Macron négocie avec les syndicats une nouvelle réforme du code du travail dès juillet pour la faire passer très rapidement par ordonnances. Les syndicats savent exactement ce que Macron prépare et que les conséquences pour la classe ouvrière seraient désastreuses. La loi Travail a pour but d'assurer une déréglementation complète des salaires, des conditions de travail, des prestations sociales et de la protection des emplois des travailleurs. Leur but est d'assurer le compétitivité des entreprises implantées en France, une stratégie pro-patronale qui est compatible avec la campagne nationaliste menée par la CGT depuis 2016 « pour la reconquête de l’industrie française ».

Les appareils syndicaux défendent des intérêts tout à fait différents de ceux des travailleurs. Ces organisations représentent une couche de bureaucrates, incrustés dans des structures dépourvues de toute participation ouvrière réelle, dont les intérêts sont alignés sur ceux du patronat et de l‘appareil d‘Etat. Ce n'est pas un hasard qu'une des principales mesures de la loi Travail est de donner aux syndicats des pouvoirs plus étendus sur la gestion des entreprises, dont celui de négocier des accords d’entreprise violant le Code du Travail.

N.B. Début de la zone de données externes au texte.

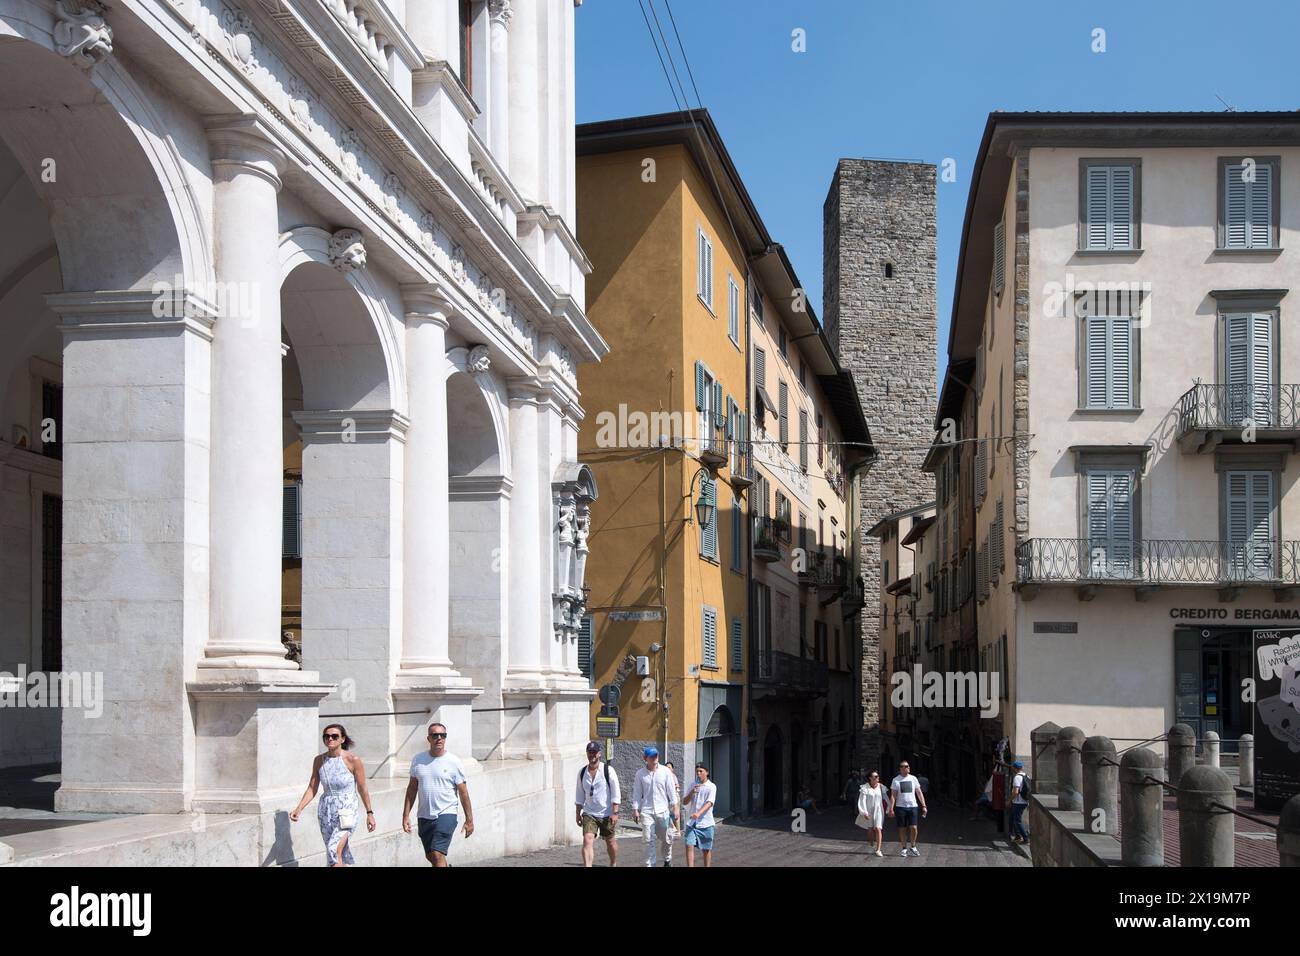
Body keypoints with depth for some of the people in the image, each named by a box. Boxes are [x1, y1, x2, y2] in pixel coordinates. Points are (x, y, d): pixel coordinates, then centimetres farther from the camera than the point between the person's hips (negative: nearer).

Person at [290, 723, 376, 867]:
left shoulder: (353, 760, -12)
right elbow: (312, 789, 5)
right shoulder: (319, 760, 0)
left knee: (335, 850, -21)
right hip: (325, 810, 5)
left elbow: (362, 789, -4)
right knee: (342, 855, 13)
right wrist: (298, 809, -7)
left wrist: (369, 813, 2)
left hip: (346, 811, -5)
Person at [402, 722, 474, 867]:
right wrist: (406, 815, 6)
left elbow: (463, 792, -2)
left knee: (437, 854, -17)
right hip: (424, 816, 5)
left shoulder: (454, 761, -5)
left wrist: (469, 820, -2)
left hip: (446, 814, -4)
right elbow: (412, 789, 10)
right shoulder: (418, 760, 4)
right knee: (430, 856, 15)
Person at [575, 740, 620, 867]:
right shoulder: (582, 772, 4)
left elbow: (615, 793, -8)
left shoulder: (608, 770, -8)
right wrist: (578, 813, 10)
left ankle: (614, 864, 36)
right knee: (587, 841, -15)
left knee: (610, 842, 12)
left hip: (607, 814, -2)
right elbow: (580, 796, 13)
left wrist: (615, 813, -14)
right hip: (589, 814, 2)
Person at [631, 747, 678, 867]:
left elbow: (671, 790, 2)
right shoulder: (640, 774, 0)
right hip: (646, 812, 0)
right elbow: (637, 793, 4)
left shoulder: (665, 771, -1)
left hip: (663, 811, 0)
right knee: (649, 841, -2)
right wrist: (635, 809, -1)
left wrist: (674, 808, -1)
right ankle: (649, 865, 3)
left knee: (667, 839, 9)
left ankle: (667, 859, 33)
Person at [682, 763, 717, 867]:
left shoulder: (712, 786, -5)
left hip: (706, 823, -3)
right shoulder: (693, 785, 10)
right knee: (689, 846, -10)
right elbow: (685, 802, 9)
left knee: (706, 849, 7)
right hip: (692, 822, 3)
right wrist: (692, 792, -11)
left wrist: (698, 813, -33)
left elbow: (709, 803, -18)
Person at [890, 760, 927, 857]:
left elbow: (919, 793, 10)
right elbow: (893, 795, -1)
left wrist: (924, 806, 3)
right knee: (902, 829, 3)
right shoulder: (895, 780, 1)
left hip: (913, 806, 1)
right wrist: (891, 809, -9)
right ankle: (904, 848, 15)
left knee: (913, 828, -6)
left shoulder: (913, 779, 7)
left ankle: (913, 847, 12)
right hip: (900, 807, -1)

Si Révolution Permanente subordonne la lutte politique des travailleurs contre Macron aux directions syndicales qui négocie actuellement avec le gouvernement Macron, c'est parce que ce site Web veut donner une couverture à la ligne politique du NPA et aux syndicats fortement discrédités par le rôle qu'ils ont joué pendant les différentes luttes de la classe ouvrière.

La première étape est de rejeter la perspective nationaliste des vieux appareils, avec lesquels il faut rompre tout autant qu'avec le PS. La première tâche est d'unifier les luttes ouvrières internationales et notamment à travers l'Europe contre l'austérité, sur un programme internationaliste, ŕévolutionnaire et véritablement socialiste. Alors que le NPA tente de redorer le blason de LFI et des vieux appareils, le PES explique que cette lutte doit se mener par opposition à toutes ces forces qui ont été pendant des décennies des alliés du PS.